= Supplied records =
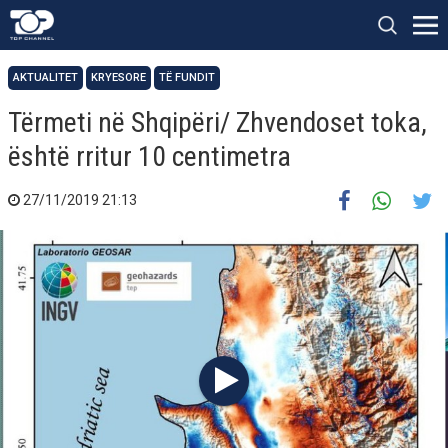
AKTUALITET
KRYESORE
TË FUNDIT
Tërmeti në Shqipëri/ Zhvendoset toka,
është rritur 10 centimetra
27/11/2019 21:13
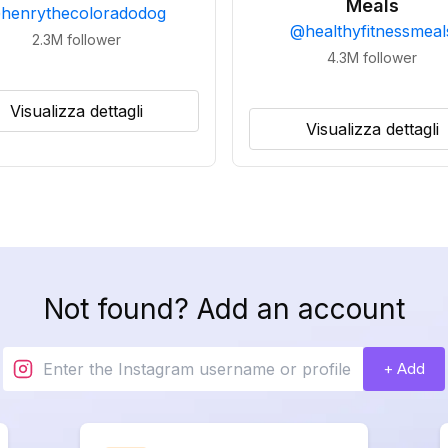
Meals
@
henrythecoloradodog
@
healthyfitnessmeal
2.3M
follower
4.3M
follower
Visualizza dettagli
Visualizza dettagli
Not found? Add an account
+ Add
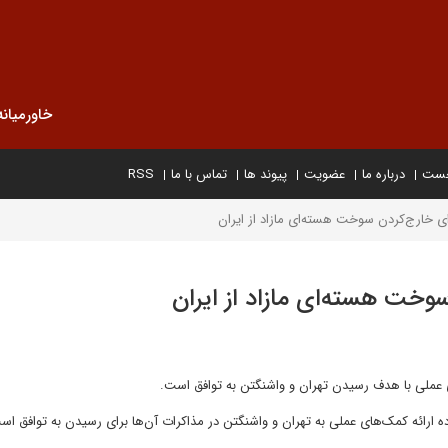
خاورمیانه
خست
درباره ما
عضویت
پیوند ها
تماس با ما
RSS
ای خارج‌کردن سوخت هسته‌ای مازاد از ایران
سوخت هسته‌ای مازاد از ایران
ی عملی با هدف رسیدن تهران و واشنگتن به توافق است.
 ارائه کمک‌های عملی به تهران و واشنگتن در مذاکرات آن‌ها برای رسیدن به توافق اس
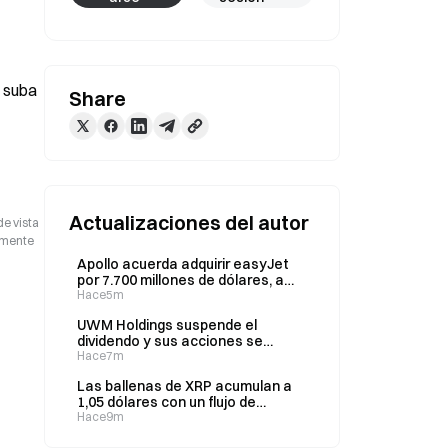
 suba 
Share
Actualizaciones del autor
de vista
camente
Apollo acuerda adquirir easyJet
por 7.700 millones de dólares, a
7,15 libras por acción
Hace5m
UWM Holdings suspende el
dividendo y sus acciones se
desploman un 49% tras una
Hace7m
pérdida en el segundo trimestre
Las ballenas de XRP acumulan a
1,05 dólares con un flujo de
órdenes neutral, según datos de
Hace9m
CryptoQuant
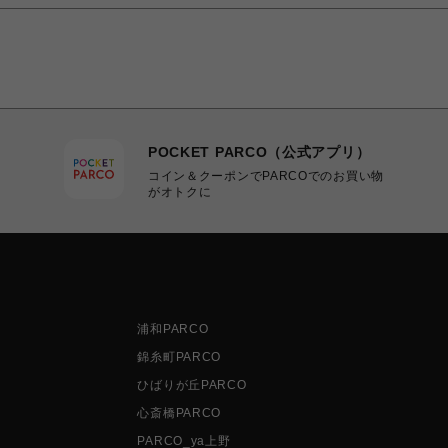
POCKET PARCO（公式アプリ）
コイン＆クーポンでPARCOでのお買い物
がオトクに
浦和PARCO
錦糸町PARCO
ひばりが丘PARCO
心斎橋PARCO
PARCO_ya上野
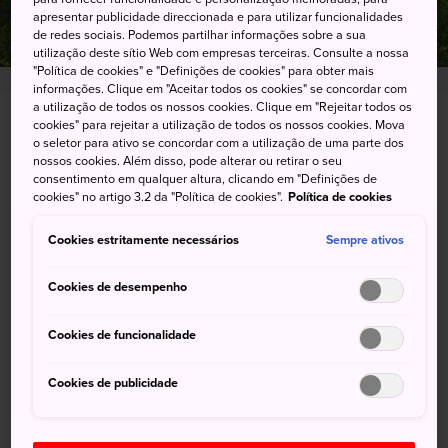
apresentar publicidade direccionada e para utilizar funcionalidades
de redes sociais. Podemos partilhar informações sobre a sua
utilização deste sítio Web com empresas terceiras. Consulte a nossa
"Política de cookies" e "Definições de cookies" para obter mais
informações. Clique em "Aceitar todos os cookies" se concordar com
a utilização de todos os nossos cookies. Clique em "Rejeitar todos os
cookies" para rejeitar a utilização de todos os nossos cookies. Mova
168 Kankakedori, Shodoshima-cho, Shozu-gun,
o seletor para ativo se concordar com a utilização de uma parte dos
Kagawa-ken
nossos cookies. Além disso, pode alterar ou retirar o seu
consentimento em qualquer altura, clicando em "Definições de
cookies" no artigo 3.2 da "Política de cookies".
Política de cookies
Visualizar no Google Maps
Obter informações sobre o trânsito
Cookies estritamente necessários
Sempre ativos
Cookies de desempenho
PALAVRAS-CHAVE
MAPA
Cookies de funcionalidade
Cookies de publicidade
Palavras-chave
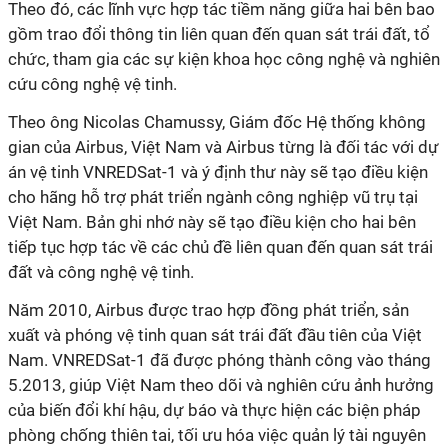
Theo đó, các lĩnh vực hợp tác tiềm năng giữa hai bên bao
gồm trao đổi thông tin liên quan đến quan sát trái đất, tổ
chức, tham gia các sự kiện khoa học công nghệ và nghiên
cứu công nghệ vệ tinh.
Theo ông Nicolas Chamussy, Giám đốc Hệ thống không
gian của Airbus, Việt Nam và Airbus từng là đối tác với dự
án vệ tinh VNREDSat-1 và ý định thư này sẽ tạo điều kiện
cho hãng hỗ trợ phát triển ngành công nghiệp vũ trụ tại
Việt Nam. Bản ghi nhớ này sẽ tạo điều kiện cho hai bên
tiếp tục hợp tác về các chủ đề liên quan đến quan sát trái
đất và công nghệ vệ tinh.
Năm 2010, Airbus được trao hợp đồng phát triển, sản
xuất và phóng vệ tinh quan sát trái đất đầu tiên của Việt
Nam. VNREDSat-1 đã được phóng thành công vào tháng
5.2013, giúp Việt Nam theo dõi và nghiên cứu ảnh hưởng
của biến đổi khí hậu, dự báo và thực hiện các biện pháp
phòng chống thiên tai, tối ưu hóa việc quản lý tài nguyên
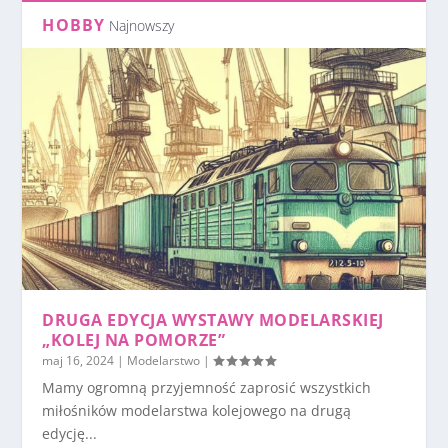
HOBBY
Najnowszy
DRUGA EDYCJA WYSTAWY MODELARSKIEJ
„KOLEJ NA POMORZE”
maj 16, 2024
|
Modelarstwo
|
Mamy ogromną przyjemność zaprosić wszystkich
miłośników modelarstwa kolejowego na drugą
edycję...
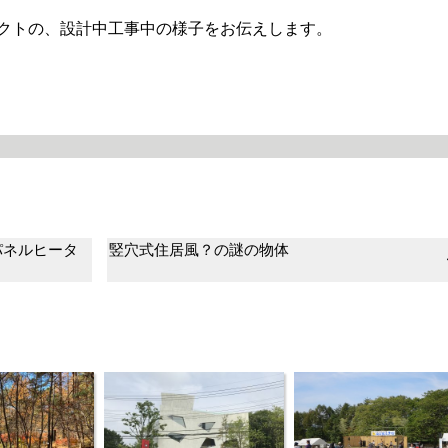
クトの、設計中工事中の様子をお伝えします。
パネルヒータ
竪穴式住居風？の謎の物体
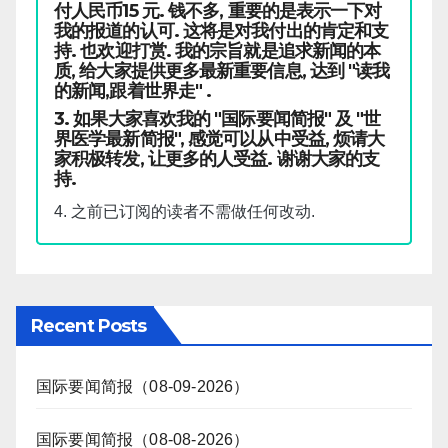
付人民币15 元. 钱不多, 重要的是表示一下对
我的报道的认可. 这将是对我付出的肯定和支
持. 也欢迎打赏. 我的宗旨就是追求新闻的本
质, 给大家提供更多最新重要信息, 达到 "读我
的新闻,跟着世界走" .
3. 如果大家喜欢我的 "国际要闻简报" 及 "世
界医学最新简报", 感觉可以从中受益, 烦请大
家积极转发, 让更多的人受益. 谢谢大家的支
持.
4. 之前已订阅的读者不需做任何改动.
Recent Posts
国际要闻简报（08-09-2026）
国际要闻简报（08-08-2026）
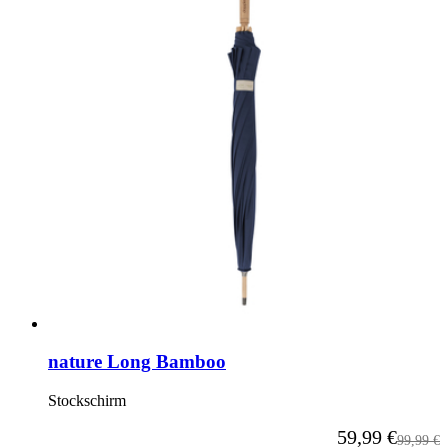
nature Long Bamboo
Stockschirm
Ab
59,99 €
Reguläre
99,99 €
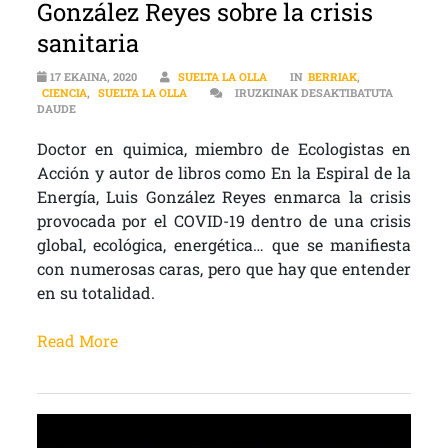
González Reyes sobre la crisis
sanitaria
17 EKAINA, 2020
SUELTA LA OLLA
IN
BERRIAK
,
CIENCIA
,
SUELTA LA OLLA
IRUZKINAK DESAKTIBATUTA
CIENCIA | HABLAMOS CON LUIS GONZÁLEZ REYES SOBRE LA CRISI
DAUDE
Doctor en quimica, miembro de Ecologistas en
Acción y autor de libros como En la Espiral de la
Energía, Luis González Reyes enmarca la crisis
provocada por el COVID-19 dentro de una crisis
global, ecológica, energética… que se manifiesta
con numerosas caras, pero que hay que entender
en su totalidad.
Read More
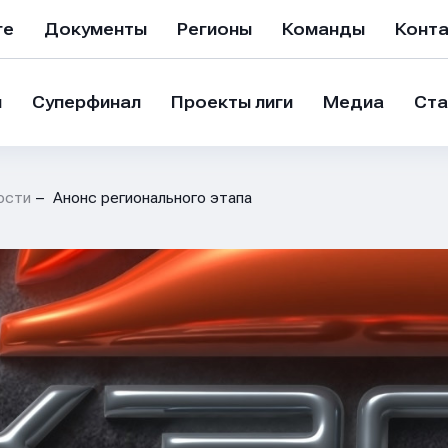
ге
Документы
Регионы
Команды
Конт
и
Суперфинал
Проекты лиги
Медиа
Ста
ости
Анонс регионального этапа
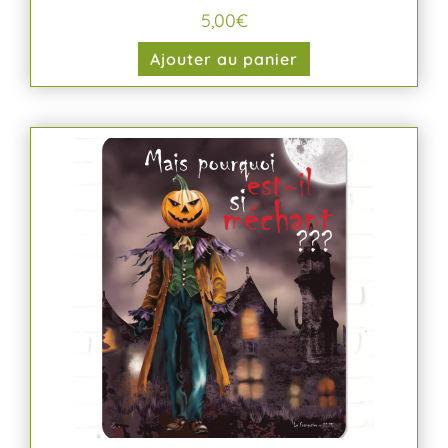
5,00
€
Ajouter au panier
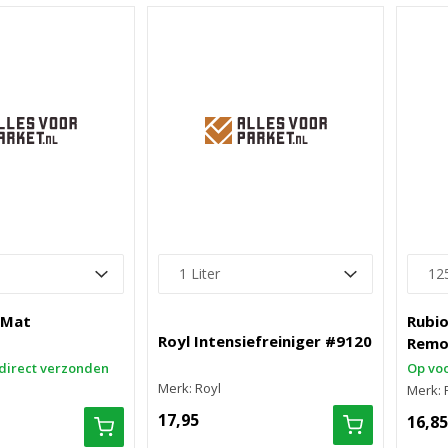
 Mat
Rubi
Royl Intensiefreiniger #9120
Remo
direct verzonden
Op voo
Merk: Royl
Merk: 
17,95
16,85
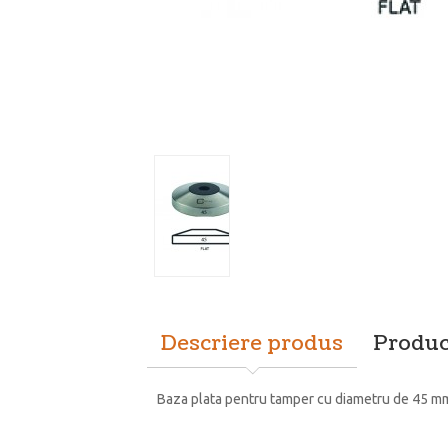
Descriere produs
Produc
Baza plata pentru tamper cu diametru de 45 m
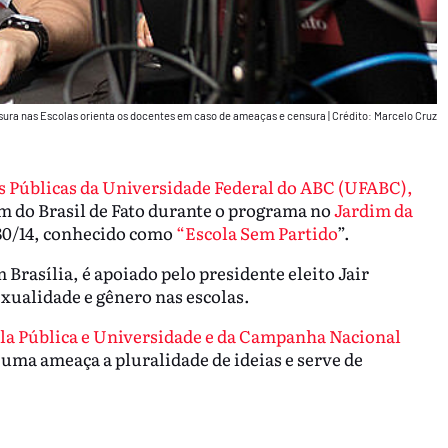
sura nas Escolas orienta os docentes em caso de ameaças e censura
|
Crédito: Marcelo Cruz
as Públicas da Universidade Federal do ABC (UFABC),
m do Brasil de Fato durante o programa no
Jardim da
7180/14, conhecido como
“Escola Sem Partido
”.
rasília, é apoiado pelo presidente eleito Jair
exualidade e gênero nas escolas.
la Pública e Universidade e da Campanha Nacional
é uma ameaça a pluralidade de ideias e serve de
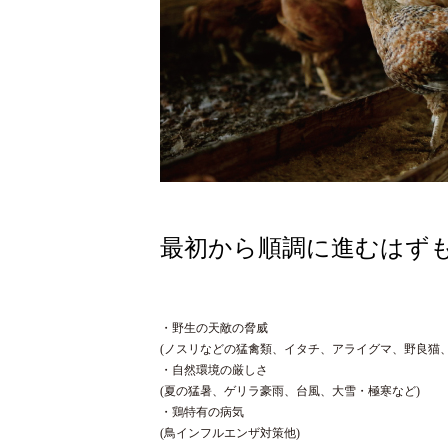
最初から順調に進むはず
・野生の天敵の脅威
(ノスリなどの猛禽類、イタチ、アライグマ、野良猫、
・自然環境の厳しさ
(夏の猛暑、ゲリラ豪雨、台風、大雪・極寒など)
・鶏特有の病気
(鳥インフルエンザ対策他)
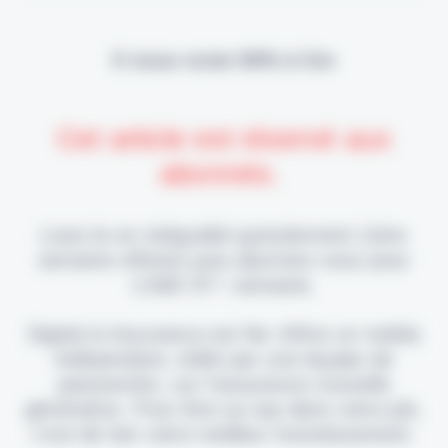
Il vous reste 90% à lire
Cet article est réservé aux
abonnés.
Lisez-le en intégralité gratuitement (1ère
semaine offerte) puis abonnez-vous pour
2,90€ HT / semaine.
Digital & Assurance est fier d'être un média
indépendant, édité par une équipe de
passionnés, sur l'assurance nouvelle
génération. Pour être au top dans votre job,
c'est de loin votre meilleur investissement.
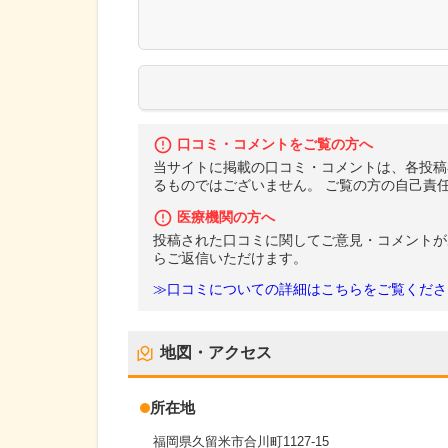
口コミ・コメントをご覧の方へ
当サイトに掲載の口コミ・コメントは、各投稿
るものではございません。 ご覧の方の自己責
医療機関の方へ
投稿された口コミに関してご意見・コメントが
らご返信いただけます。
≫口コミについての詳細はこちらをご覧くださ
地図・アクセス
所在地
福岡県久留米市合川町1127-15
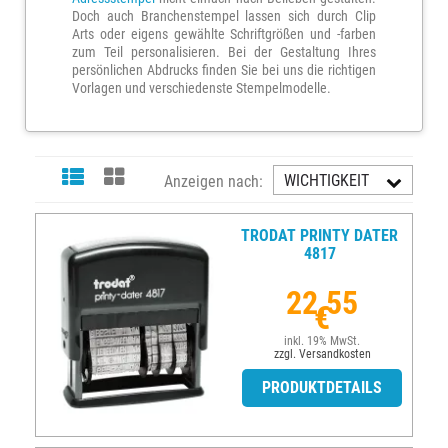
Doch auch Branchenstempel lassen sich durch Clip
Arts oder eigens gewählte Schriftgrößen und -farben
zum Teil personalisieren. Bei der Gestaltung Ihres
persönlichen Abdrucks finden Sie bei uns die richtigen
Vorlagen und verschiedenste Stempelmodelle.
WICHTIGKEIT
Anzeigen nach:
AUFST.
TRODAT PRINTY DATER
4817
22,55
€
inkl. 19% MwSt.
zzgl. Versandkosten
PRODUKTDETAILS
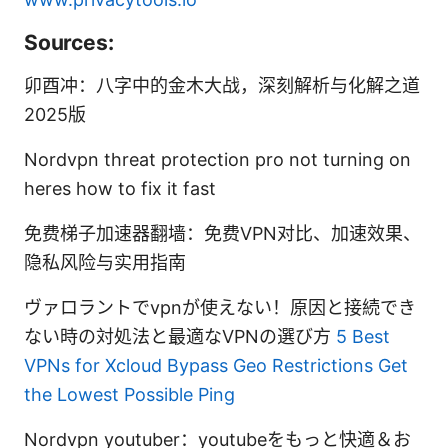
Sources:
卯酉冲：八字中的金木大战，深刻解析与化解之道
2025版
Nordvpn threat protection pro not turning on
heres how to fix it fast
免费梯子加速器翻墙：免费VPN对比、加速效果、
隐私风险与实用指南
ヴァロラントでvpnが使えない！原因と接続でき
ない時の対処法と最適なVPNの選び方
5 Best
VPNs for Xcloud Bypass Geo Restrictions Get
the Lowest Possible Ping
Nordvpn youtuber：youtubeをもっと快適＆お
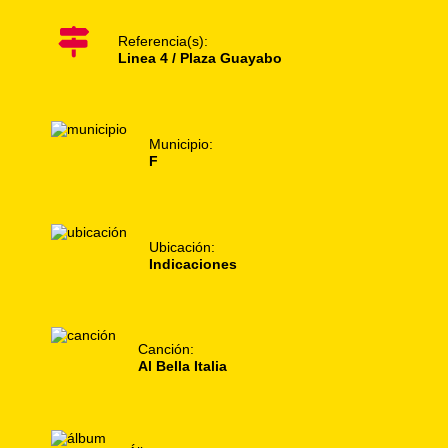
Referencia(s):
Linea 4 / Plaza Guayabo
Municipio:
F
Ubicación:
Indicaciones
Canción:
Al Bella Italia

= Work order =
Exactly reproduce the lines above, starting at the one that contains "global, ecológica, energética…" and ending at the one that contains "Crédito: Marcelo Cruz", both inclusive; leave the pictures out and add no other lines.

= Response =
global, ecológica, energética… que se manifiesta
con numerosas caras, pero que hay que entender
en su totalidad.
Read More
ге
Документы
Регионы
Команды
Конт
и
Суперфинал
Проекты лиги
Медиа
Ста
ости
Анонс регионального этапа
5,00
€
Ajouter au panier
 Mat
Rubi
Royl Intensiefreiniger #9120
Remo
direct verzonden
Op voo
Merk: Royl
Merk: 
17,95
16,85
Descriere produs
Produc
Baza plata pentru tamper cu diametru de 45 m
sura nas Escolas orienta os docentes em caso de ameaças e censura
|
Crédito: Marcelo Cruz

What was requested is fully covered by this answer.